Digital Libraries, Joint Conference on (2003)
Houston, Texas USA
May 27, 2003 to May 31, 2003
Hui Han , Pennsylvania State University
C. Lee Giles , Pennsylvania State University
Eren Manavoglu , Pennsylvania State University
Hongyuan Zha , Pennsylvania State University
Zhenyue Zhang , Zhejiang University
Edward A. Fox , Virginia Polytechnic Institute and State University
Automatic metadata generation provides scalability and usability for digital libraries and their collections. Machine learning methods offer robust and adaptable automatic metadata extraction. We describe a Support Vector Machine classification-based method for metadata extraction from header part of research papers and show that it outperforms other machine learning methods on the same task.

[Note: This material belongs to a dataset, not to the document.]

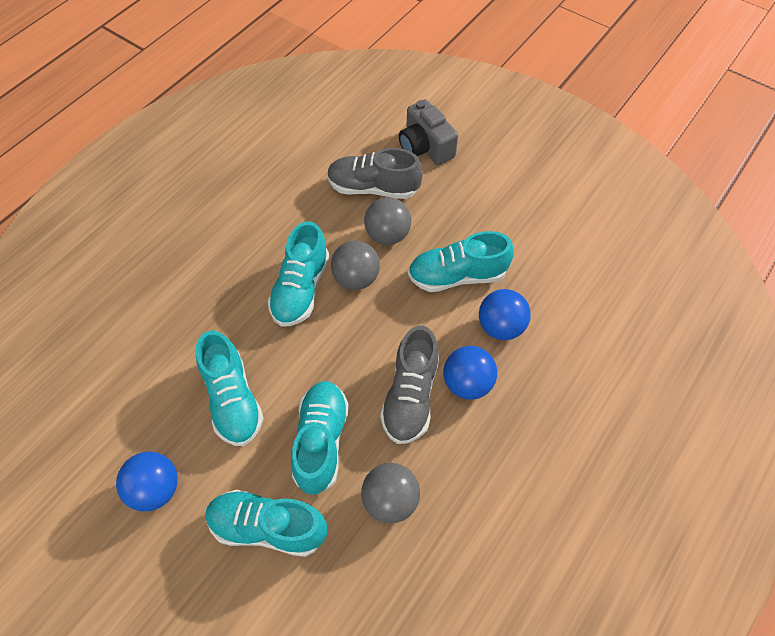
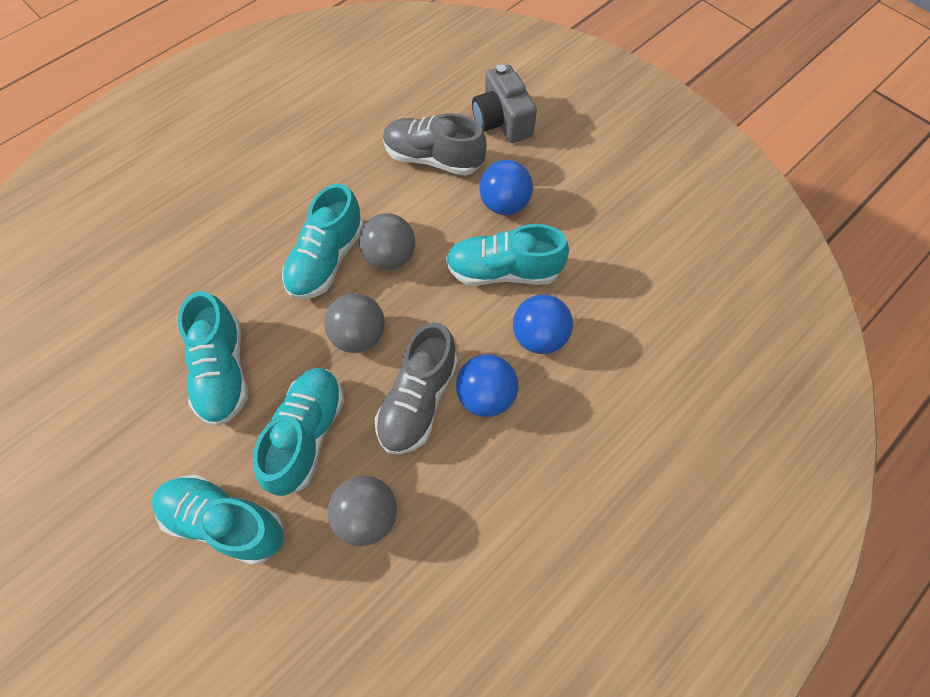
camera: 10 degrees right, 5 degrees up
(155, 489) = (117, 457): blue ball -> blue ball (504, 204)
(387, 235) = (436, 213): grey ball -> grey ball (359, 336)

The method first classifies each line of the header into one or more of 15 classes. An iterative convergence procedure is then used to improve the line classification by using the predicted class labels of its neighbor lines in the previous round. Further metadata extraction is done by seeking the best chunk boundaries of each line. We found that discovery and use of the structural patterns of the data and domain based word clustering can improve the metadata extraction performance. An appropriate feature normalization also greatly improves the classification performance. Our metadata extraction method was originally designed to improve the metadata extraction quality of the digital libraries Citeseer and EbizSearch. We believe it can be generalized to other digital libraries.
Z. Zhang, C. L. Giles, E. A. Fox, H. Zha, E. Manavoglu and H. Han, "Automatic Document Metadata Extraction Using Support Vector Machines," Digital Libraries, Joint Conference on(JCDL), Houston, Texas USA, 2003, pp. 37.